What to do ->
Can you render every line of the items below as a JSON list of strings, one string per line and no blank lines?

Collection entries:
============================================================

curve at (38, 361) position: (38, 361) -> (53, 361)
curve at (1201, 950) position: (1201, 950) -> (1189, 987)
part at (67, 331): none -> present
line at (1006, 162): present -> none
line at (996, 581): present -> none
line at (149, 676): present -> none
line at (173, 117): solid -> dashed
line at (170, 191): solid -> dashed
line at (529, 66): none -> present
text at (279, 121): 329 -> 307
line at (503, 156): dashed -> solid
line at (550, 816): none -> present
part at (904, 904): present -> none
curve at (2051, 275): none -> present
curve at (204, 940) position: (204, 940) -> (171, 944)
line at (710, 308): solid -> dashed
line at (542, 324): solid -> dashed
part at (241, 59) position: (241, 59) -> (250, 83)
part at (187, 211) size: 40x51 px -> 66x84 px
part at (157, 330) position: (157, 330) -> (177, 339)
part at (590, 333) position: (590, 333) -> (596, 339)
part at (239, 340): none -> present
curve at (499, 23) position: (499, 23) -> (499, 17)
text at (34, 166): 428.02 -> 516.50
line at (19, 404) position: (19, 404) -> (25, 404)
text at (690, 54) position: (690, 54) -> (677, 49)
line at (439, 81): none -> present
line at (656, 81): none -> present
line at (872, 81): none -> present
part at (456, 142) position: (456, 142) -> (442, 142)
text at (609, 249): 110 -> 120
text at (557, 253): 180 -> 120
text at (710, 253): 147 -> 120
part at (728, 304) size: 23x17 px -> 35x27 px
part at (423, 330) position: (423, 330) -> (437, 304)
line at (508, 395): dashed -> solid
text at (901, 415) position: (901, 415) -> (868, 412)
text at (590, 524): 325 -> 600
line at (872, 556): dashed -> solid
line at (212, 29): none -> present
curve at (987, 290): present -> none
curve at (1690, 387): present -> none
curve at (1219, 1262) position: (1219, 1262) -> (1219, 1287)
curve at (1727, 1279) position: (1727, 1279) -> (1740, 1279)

============================================================

Solution to this exercise ->
[
  "curve at (38, 361) position: (38, 361) -> (53, 361)",
  "curve at (1201, 950) position: (1201, 950) -> (1189, 987)",
  "part at (67, 331): none -> present",
  "line at (1006, 162): present -> none",
  "line at (996, 581): present -> none",
  "line at (149, 676): present -> none",
  "line at (173, 117): solid -> dashed",
  "line at (170, 191): solid -> dashed",
  "line at (529, 66): none -> present",
  "text at (279, 121): 329 -> 307",
  "line at (503, 156): dashed -> solid",
  "line at (550, 816): none -> present",
  "part at (904, 904): present -> none",
  "curve at (2051, 275): none -> present",
  "curve at (204, 940) position: (204, 940) -> (171, 944)",
  "line at (710, 308): solid -> dashed",
  "line at (542, 324): solid -> dashed",
  "part at (241, 59) position: (241, 59) -> (250, 83)",
  "part at (187, 211) size: 40x51 px -> 66x84 px",
  "part at (157, 330) position: (157, 330) -> (177, 339)",
  "part at (590, 333) position: (590, 333) -> (596, 339)",
  "part at (239, 340): none -> present",
  "curve at (499, 23) position: (499, 23) -> (499, 17)",
  "text at (34, 166): 428.02 -> 516.50",
  "line at (19, 404) position: (19, 404) -> (25, 404)",
  "text at (690, 54) position: (690, 54) -> (677, 49)",
  "line at (439, 81): none -> present",
  "line at (656, 81): none -> present",
  "line at (872, 81): none -> present",
  "part at (456, 142) position: (456, 142) -> (442, 142)",
  "text at (609, 249): 110 -> 120",
  "text at (557, 253): 180 -> 120",
  "text at (710, 253): 147 -> 120",
  "part at (728, 304) size: 23x17 px -> 35x27 px",
  "part at (423, 330) position: (423, 330) -> (437, 304)",
  "line at (508, 395): dashed -> solid",
  "text at (901, 415) position: (901, 415) -> (868, 412)",
  "text at (590, 524): 325 -> 600",
  "line at (872, 556): dashed -> solid",
  "line at (212, 29): none -> present",
  "curve at (987, 290): present -> none",
  "curve at (1690, 387): present -> none",
  "curve at (1219, 1262) position: (1219, 1262) -> (1219, 1287)",
  "curve at (1727, 1279) position: (1727, 1279) -> (1740, 1279)"
]